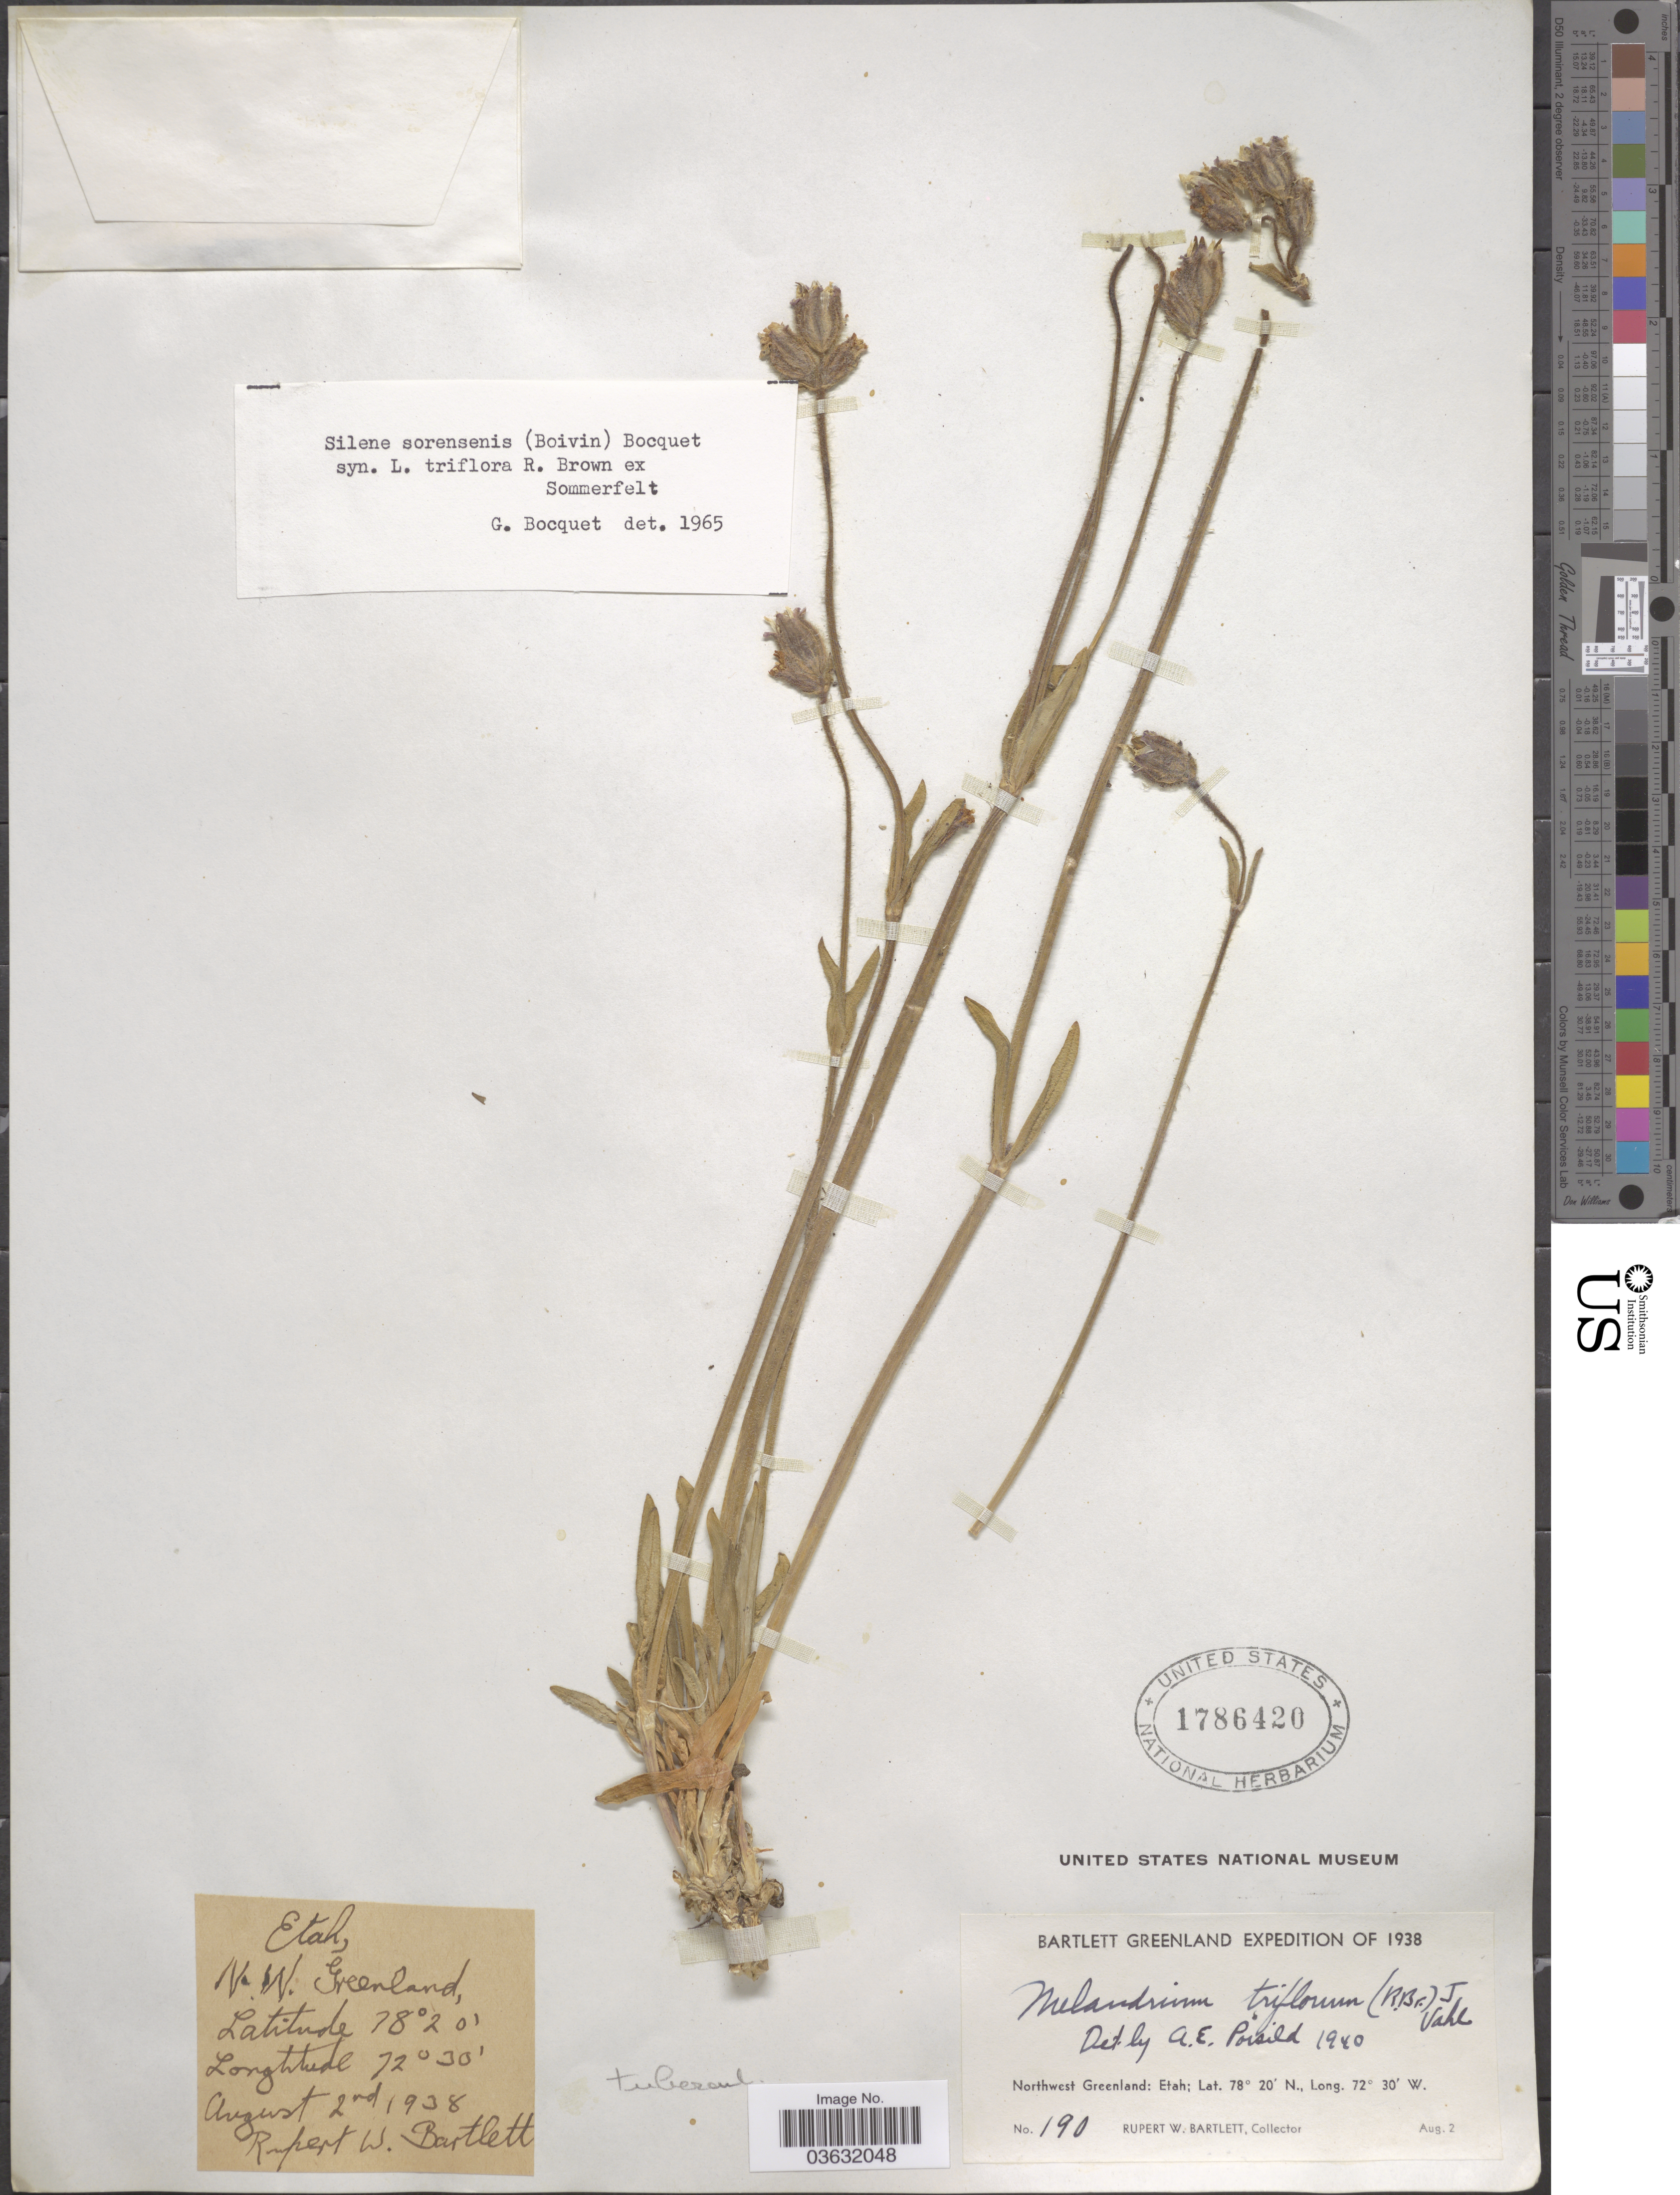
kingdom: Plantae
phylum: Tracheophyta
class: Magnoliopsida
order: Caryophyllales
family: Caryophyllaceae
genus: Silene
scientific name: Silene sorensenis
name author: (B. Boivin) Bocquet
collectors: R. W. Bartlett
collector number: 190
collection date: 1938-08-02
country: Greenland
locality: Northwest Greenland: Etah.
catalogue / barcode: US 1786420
===
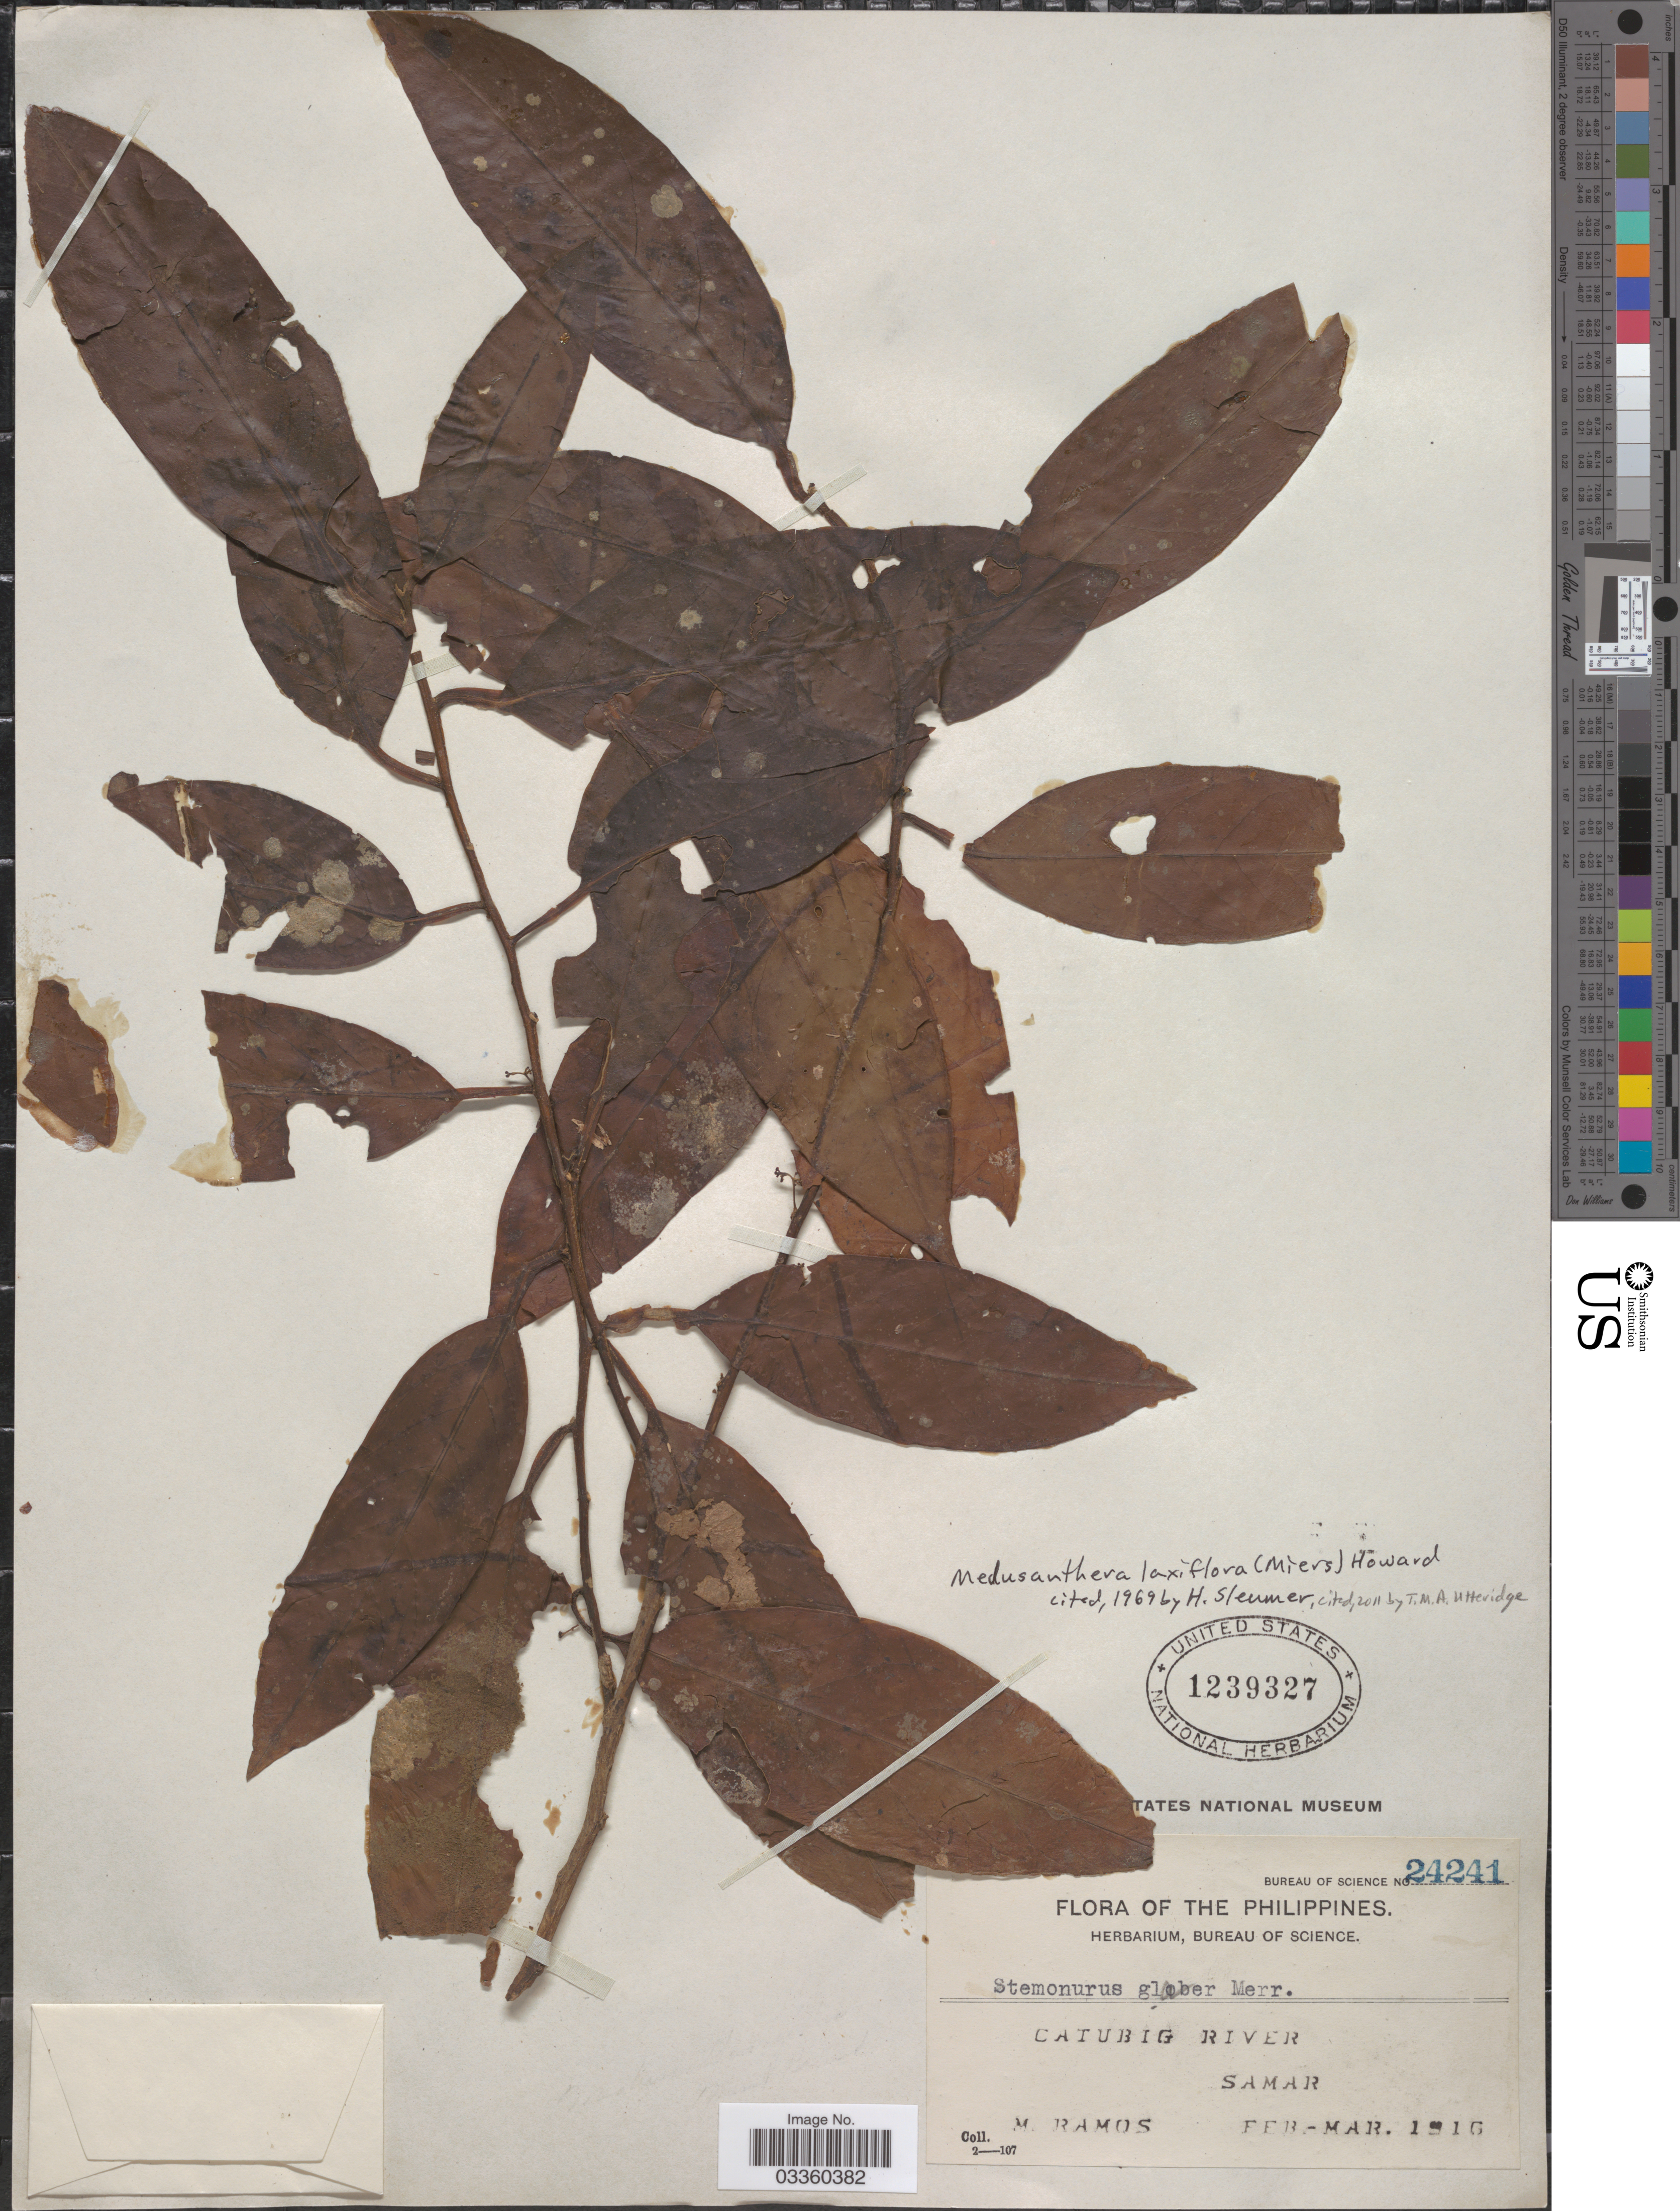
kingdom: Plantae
===
◆ AIM OF THE TASK ◆
Update the lines of the records above from the line with "scientific name: Silene sorensenis" up to and including the line with "locality: Northwest Greenland: Etah.", changing "locality" to "site" and keeping everything else the same. Return only those lines.

◆ FINISHED TASK ◆
scientific name: Silene sorensenis
name author: (B. Boivin) Bocquet
collectors: R. W. Bartlett
collector number: 190
collection date: 1938-08-02
country: Greenland
site: Northwest Greenland: Etah.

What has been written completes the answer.